40 Jahre „Nein“ zu Zwentendorf
Im Jahr 2018 feierten wir mit dem 40-jährigen Jubiläum der Volksabstimmung am 5. November 1978 über das Atomkraftwerk Zwentendorf ein Stück österreichische Zeitgeschichte. Es ist das einzige Atomkraftwerk der Welt, das komplett fertiggebaut wurde aber nie in Betrieb ging. Das „Nein“ zu Zwentendorf war auch ein wichtiges erstes lautes Lebenszeichen der entstehenden Umweltbewegung in Österreich.
Am 5. November 1978 fand in Österreich die Volksabstimmung über die Inbetriebnahme des Atomkraftwerks Zwentendorf statt. 1,606.308 Menschen, das waren 50,47 Prozent der abgegebenen Stimmen, sprachen sich gegen eine Inbetriebnahme aus (1,576.839 Menschen stimmten für die Inbetriebnahme). In der Zeit zwischen 1972 (der Spatenstich für das Kernkraftwerk (KKW) erfolgte im April 1972) und der Volksabstimmung im Jahr 1978 formierte sich – erstmals in Österreich – eine breite zivilgesellschaftliche Bewegung gegen das Atomkraftwerk. Historisch betrachtet können diese Ereignisse als Grundstein und Ausgangspunkt für die inzwischen in der Bevölkerung fest verankerte Anti-Atom-Haltung Österreichs gesehen werden.

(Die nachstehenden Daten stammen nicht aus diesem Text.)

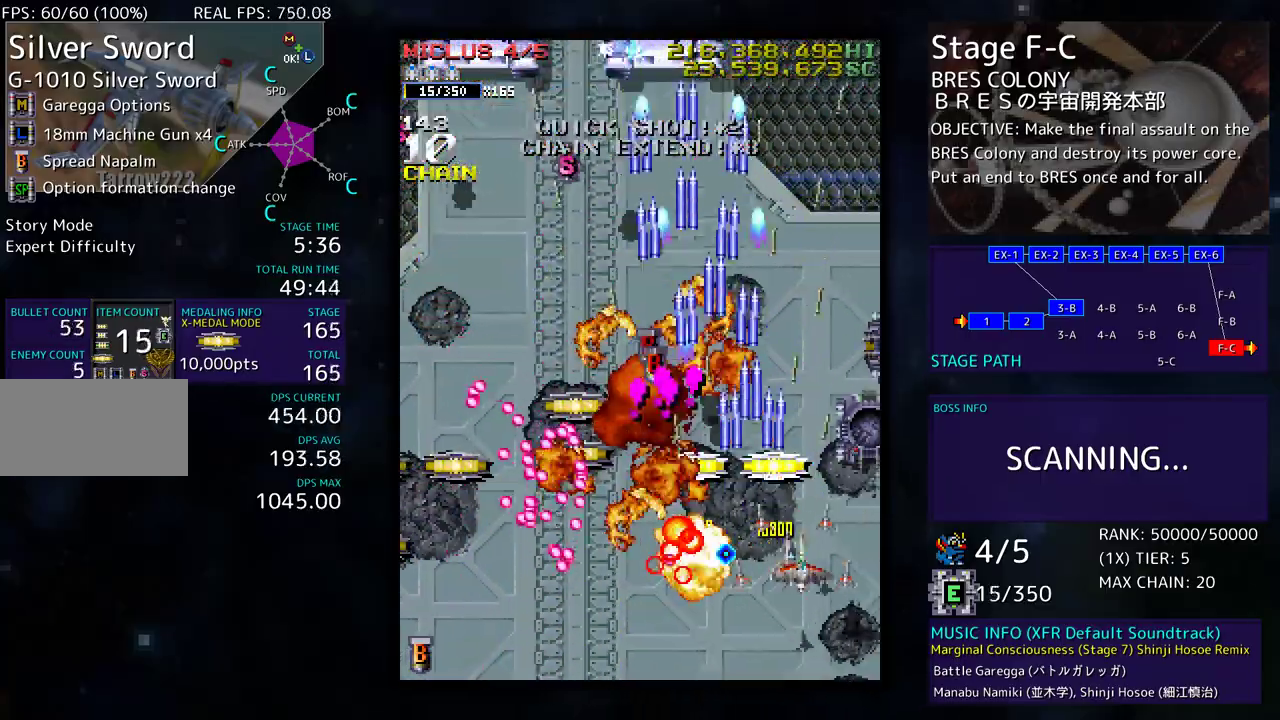
{"buttons": ["DPAD_DOWN", "DPAD_LEFT"], "events": [[17, "DPAD_UP", "down"], [183, "DPAD_RIGHT", "up"], [267, "DPAD_LEFT", "down"], [333, "DPAD_UP", "up"], [383, "DPAD_DOWN", "down"]]}
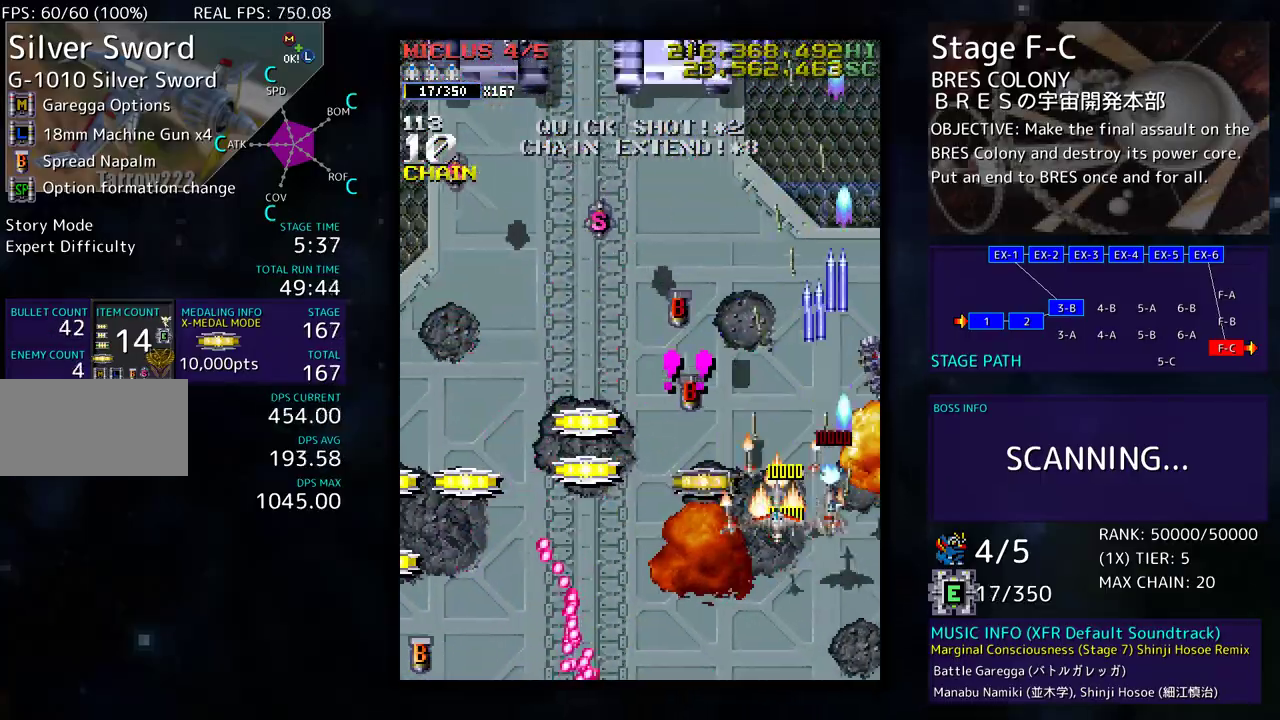
{"buttons": ["DPAD_DOWN"], "events": [[33, "DPAD_DOWN", "up"], [250, "DPAD_UP", "down"], [417, "DPAD_LEFT", "up"], [483, "DPAD_UP", "up"], [500, "DPAD_DOWN", "down"]]}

Bereits wenige Monate später, im März 1979 ereignete sich ein „ernster Unfall“ (INES-5) im KKW Three Mile Island in den Vereinigten Staaten. Dieser Vorfall bestätigte ihr Abstimmungsverhalten für viele Bürgerinnen und Bürger nachträglich. Die stille Liquidierung des Atomkraftwerks Zwentendorf erfolgte jedoch erst 1985. Weitere Ereignisse in den Folgejahren wie die Katastrophe im KKW Tschernobyl (1986) und die als Bedrohung wahrgenommenen KKW in der unmittelbaren Nachbarschaft Österreichs haben zu einer hohen Bedeutung des Themas für die österreichische Bevölkerung beigetragen. Der gesellschaftliche und parteipolitische Konsens wurde schließlich im Jahr 1999 durch den einstimmigen Beschluss des Nationalrates, das Atomsperrgesetz als Bundesverfassungsgesetz für ein atomfreies Österreich in den Verfassungsrang zu heben, dokumentiert.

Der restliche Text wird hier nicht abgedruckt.